Seedwise: Poor man's apothecary
I enjoy finding quotes that inspire me, challenge me, and remind me not just how to garden, but why I garden. Each week I'll choose one to share with you that you can pass on to your gardening friends. If you have favorite quotes let me know and I'll add them to my growing garden of quotes!
This week's quote:
In this photo: Yarrow, Evening Primrose, Parsnip, Green Tub Trug, Copper Plant Marker
Gardening is healing. The hues, scents, and quietude of gardens turn them into healing spaces that feel different from the rest of our lives--giving us a moment of perspective and an opportunity to heal just by slowing down. Sometimes our gardens heal by giving us the freshest food from the best soil. Just being outside and soaking up the sun produces vital vitamin D, the only vitamin your body can make itself. But what about all the vitamins, minerals, and medicines our bodies need?
Over the last century we've moved from fresh picked to picked off the shelf, from soils teaming with life to soils deadened with chemicals, and from farmacy to pharmacy. Historically, many households had an apothecary garden full of important plants that remedied common ailments. You can still grow your own apothecary garden- one that heals through beauty as well as through the medicinal properties of the plants. You can keep this as simple as you want or learn from herbalists some of the more complex ways to use plants.

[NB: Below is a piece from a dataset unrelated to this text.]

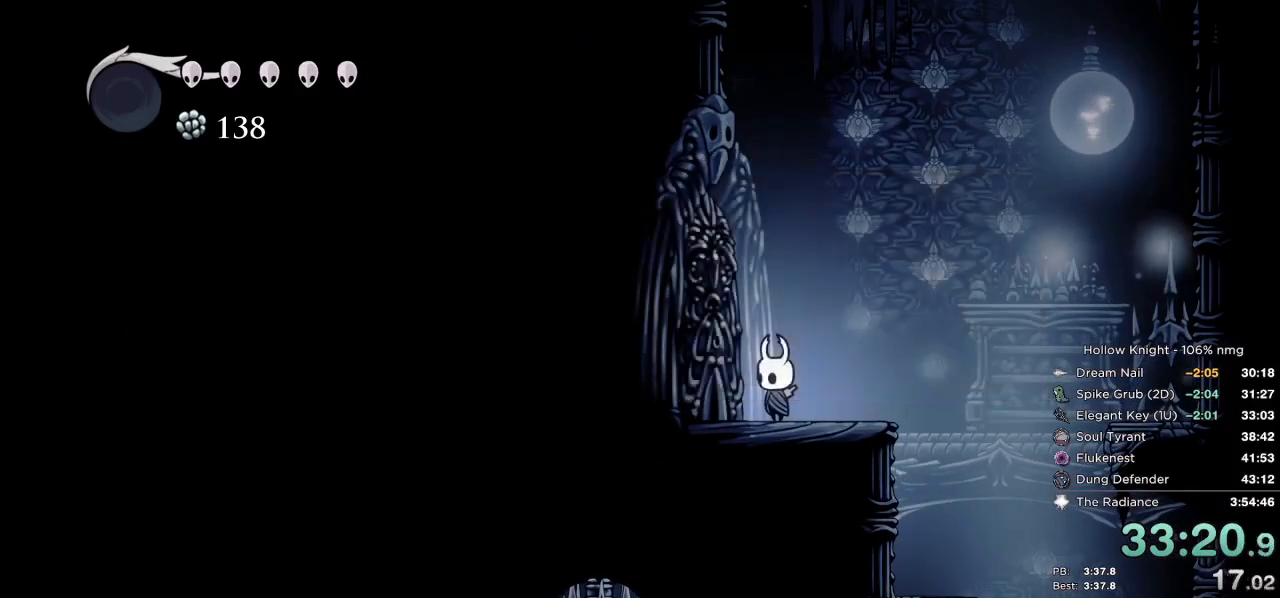
{"keys": ["left"], "events": [[50, "dash", "up"], [367, "dash", "down"], [467, "dash", "up"]]}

One of the easiest ways to add some healing plants to your garden is by growing individual varieties for herbal teas. One of my favorites is chamomile. Chamomile is easy to grow and self sows- coming back each year. It's also simple to harvest (I use mini-snips) and dry for soothing winter hot teas. Here's how we do it:
Harvest the chamomile when the flowers are full and before the petals begin to bend back. Place them in a single layer on a screen somewhere with good air flow, warmth, but out of direct sun. When they're dry put them in a glass jar with a lid in your kitchen. To me, chamomile can be used both as a stimulant and sedative. The cuteness quotient of a jar of these tiny yellow and white flowers will brighten any mood, and a properly steeped cup of tea can quickly calm your nerves.

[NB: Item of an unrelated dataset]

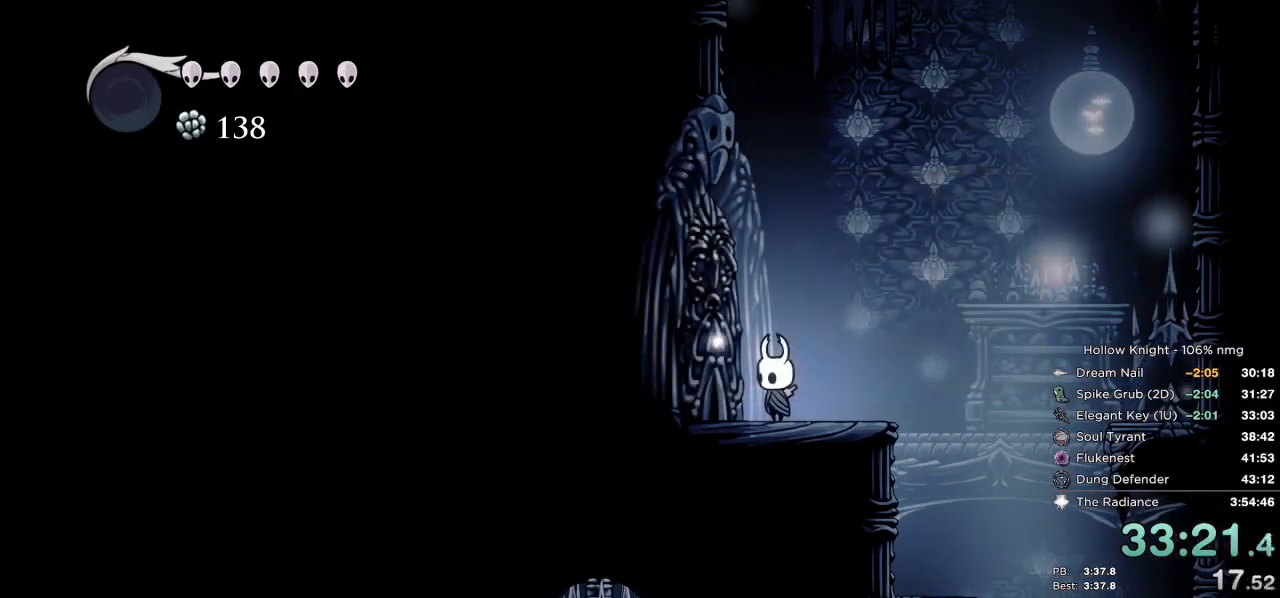
{"keys": ["left"], "events": [[300, "dash", "down"], [400, "dash", "up"]]}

We've been getting creative with herbs here at the Seed Library. I love herbal infused summer drinks. Learn from Steven how to make refreshing beverages in Stay Cool with Summertime Teas. Our handmade soaps use herbs and seeds from the garden to both scrub off dirt and moisturize at the same time and our all-natural bug spray (the only one we use on the farm!) uses plant power to keep the bugs off so you can stop swatting and relax in your garden.

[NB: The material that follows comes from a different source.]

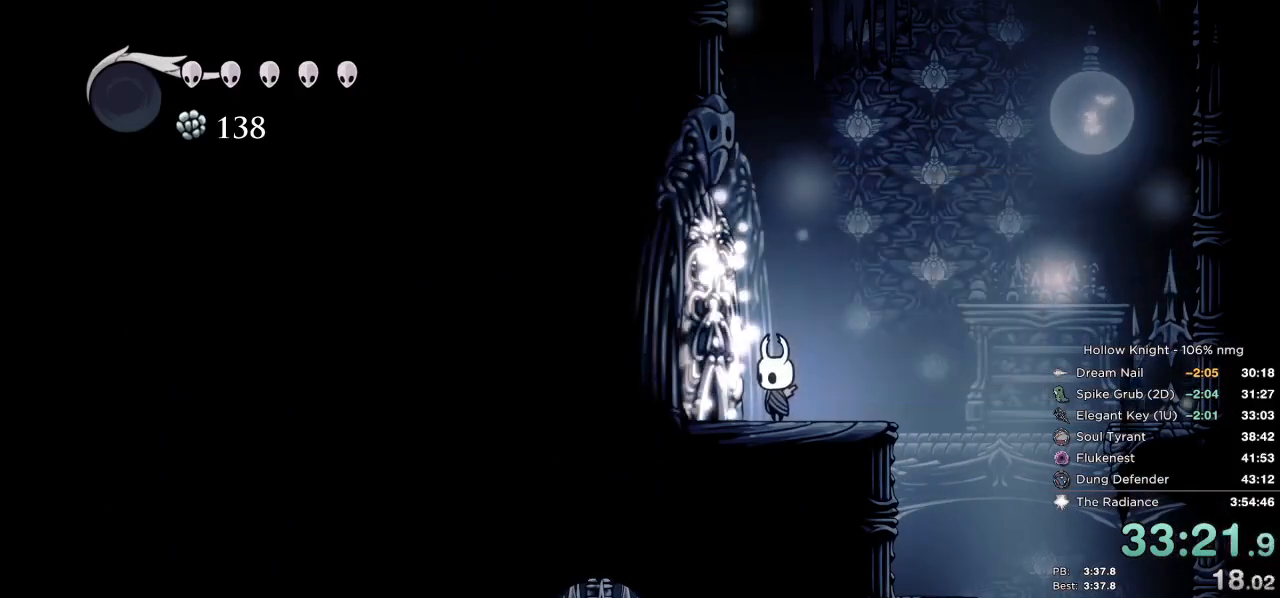
{"keys": ["left"], "events": [[250, "dash", "down"], [333, "dash", "up"]]}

One more way that gardens can heal is one of the most important. Gardens give us a way to heal others. Share something fresh you've grown with a neighbor. Pick a bouquet to bring to work and brighten the office. Invite a friend to sit with you in the garden (and do a little weeding). Donate fresh vegetables to your local food pantry. No matter our wealth, we can all generously share the riches of our gardens. Through sharing our bounty we can extend nature's healing touch beyond the garden gate.